> TASK REQUIREMENTS:
The number of lines in the entries below holding the word "were" is all that is needed here.

> GIVEN RECORDS:
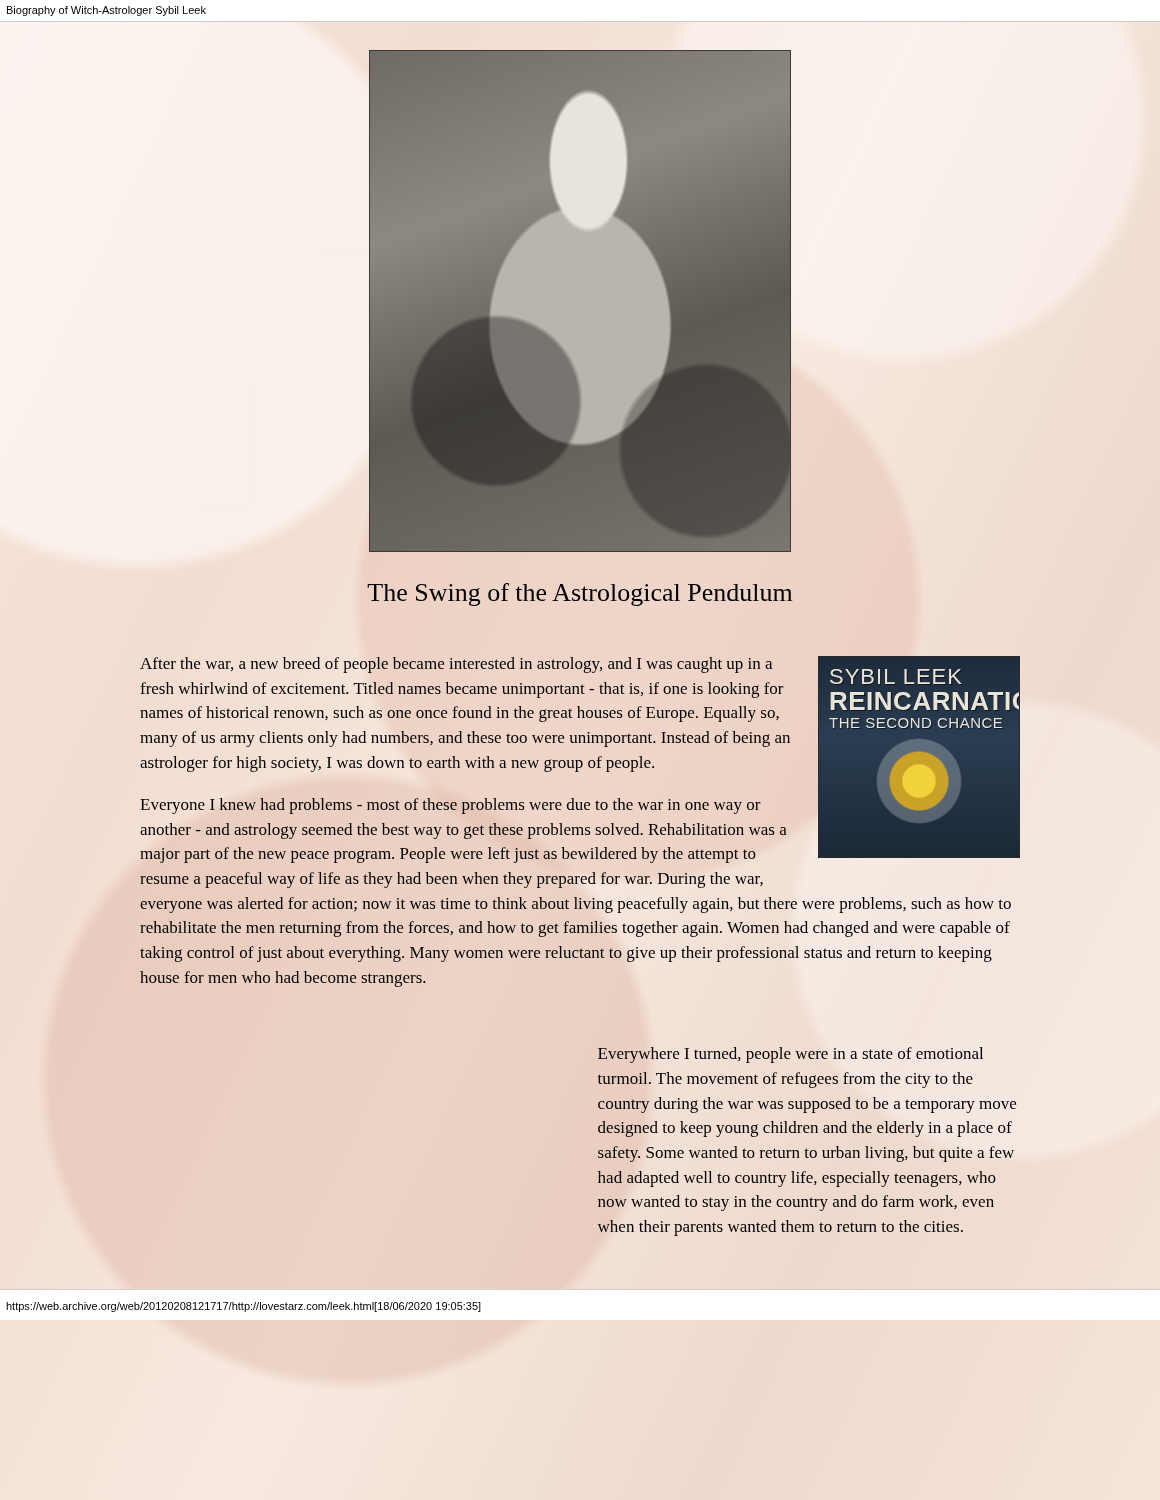Biography of Witch-Astrologer Sybil Leek
The Swing of the Astrological Pendulum
SYBIL LEEK REINCARNATION THE SECOND CHANCE
After the war, a new breed of people became interested in astrology, and I was caught up in a fresh whirlwind of excitement. Titled names became unimportant - that is, if one is looking for names of historical renown, such as one once found in the great houses of Europe. Equally so, many of us army clients only had numbers, and these too were unimportant. Instead of being an astrologer for high society, I was down to earth with a new group of people.
Everyone I knew had problems - most of these problems were due to the war in one way or another - and astrology seemed the best way to get these problems solved. Rehabilitation was a major part of the new peace program. People were left just as bewildered by the attempt to resume a peaceful way of life as they had been when they prepared for war. During the war, everyone was alerted for action; now it was time to think about living peacefully again, but there were problems, such as how to rehabilitate the men returning from the forces, and how to get families together again. Women had changed and were capable of taking control of just about everything. Many women were reluctant to give up their professional status and return to keeping house for men who had become strangers.
Everywhere I turned, people were in a state of emotional turmoil. The movement of refugees from the city to the country during the war was supposed to be a temporary move designed to keep young children and the elderly in a place of safety. Some wanted to return to urban living, but quite a few had adapted well to country life, especially teenagers, who now wanted to stay in the country and do farm work, even when their parents wanted them to return to the cities.
https://web.archive.org/web/20120208121717/http://lovestarz.com/leek.html[18/06/2020 19:05:35]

> ANSWER BELOW:
3